Дирк снова вспомнил слова Ханса Якобсена, их последний разговор.

— Я благодарю вас, — сказал богач своему актеру. — Вы будете вознаграждены.

— Успехом? Славой?

— Не только.

— Внутренним творческим удовлетворением?

— Не только!

Дирк был сильно разочарован и даже оскорблен после смерти Якобсена, когда эти загадочные обещания не были выполнены. Хотя все это смешно, конечно. Но все-таки: чем может быть вознагражден человек, если не славой и деньгами? Какой-то великой разгадкой жизни? Но в чем она? Вносить в жизнь как можно больше красоты и добра? Смирить свою гордость? Раздать имущество нищим? Спасибо, читали.

Он опять задремал и проснулся в половине восьмого.

Снова побежал в душ, словно бы нарочно пытаясь извести побольше гостиничных шампуней и лосьонов. Побрился. Завтрак начинался в восемь часов. Он попил немножко воды из-под крана, но решил, что было бы глупо идти на завтрак прямо к открытию ресторана. Завтрак там до половины одиннадцатого, кажется. Вот он и пойдет немного погодя. Он голышом прошелся по комнате, взял с полки чистое белье, надел просторные мягкие трусы в мелкий цветочек и свежую белую майку-футболку под сорочку. Побрызгался одеколоном, натянул носки, и тут в дверь постучали. «Неужели уборщица?» — подумал он и крикнул:

— Нельзя! Рано!

Но на всякий случай накинул халат. Прошелся по комнате, косясь на дверь. Постучали еще раз. Он подошел к глазку. Там виднелась женская фигура. Глазок был панорамный, рассмотреть, кто это, не было никакой возможности. Но ясно было, что не вчерашние полуприснившиеся ему мальчик и девочка и уж подавно не дама с бриллиантовой брошью. Какая-то фигура вполне скромного гостиничного вида.

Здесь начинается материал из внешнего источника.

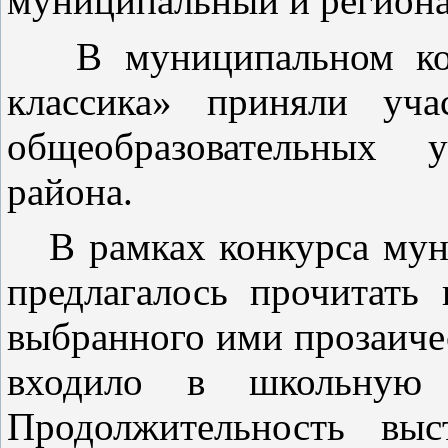
муниципальный и региона
В муниципальном кон
классика» приняли уча
общеобразовательных 
района.
В рамках конкурса муни
предлагалось прочитать
выбранного ими прозаичес
входило в школьную 
Продолжительность выс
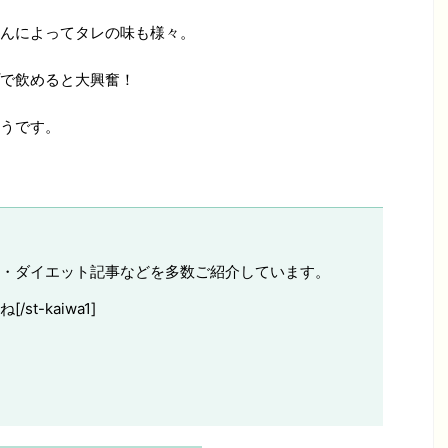
んによってタレの味も様々。
で飲めると大興奮！
うです。
・ダイエット記事などを多数ご紹介しています。
t-kaiwa1]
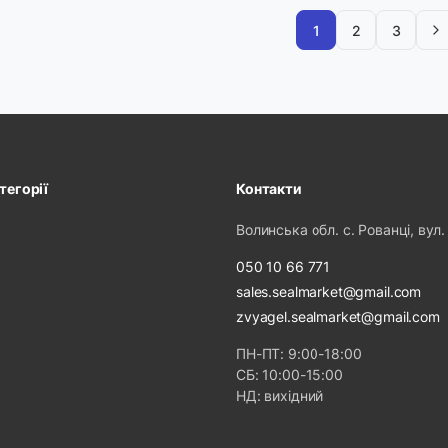
1
2
3
тегорії
Контакти
Волинська обл. с. Рованці, вул.
050 10 66 771
sales.sealmarket@gmail.com
zvyagel.sealmarket@gmail.com
ПН-ПТ: 9:00-18:00
СБ: 10:00-15:00
НД: вихідний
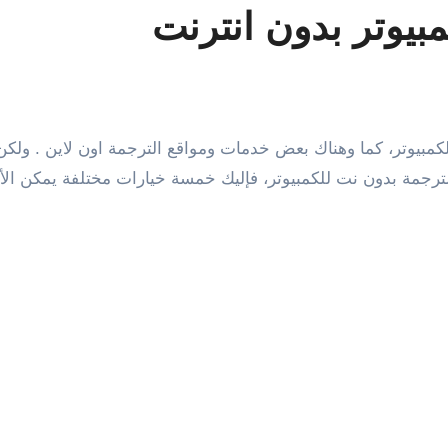
بيوتر بدون انترنت
الترجمة بدون نت للكمبيوتر، فإليك خمسة خيارات مختلفة يمكن الأ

— Минутку! — громко произнес он. — Секундочку!

Запахнул халат, завязал на животе пояс бантиком и открыл дверь.

— Здравствуйте, дорогой господин фон Зандов! — На пороге стояла Лена.

Она была уже не в гостиничной униформе, а в легких брючках и в светло-бежевой кофточке, на которую сверху был накинут свитер. Накинут на плечи, а рукава свободно повязаны на груди. В руках у нее была небольшая сумка.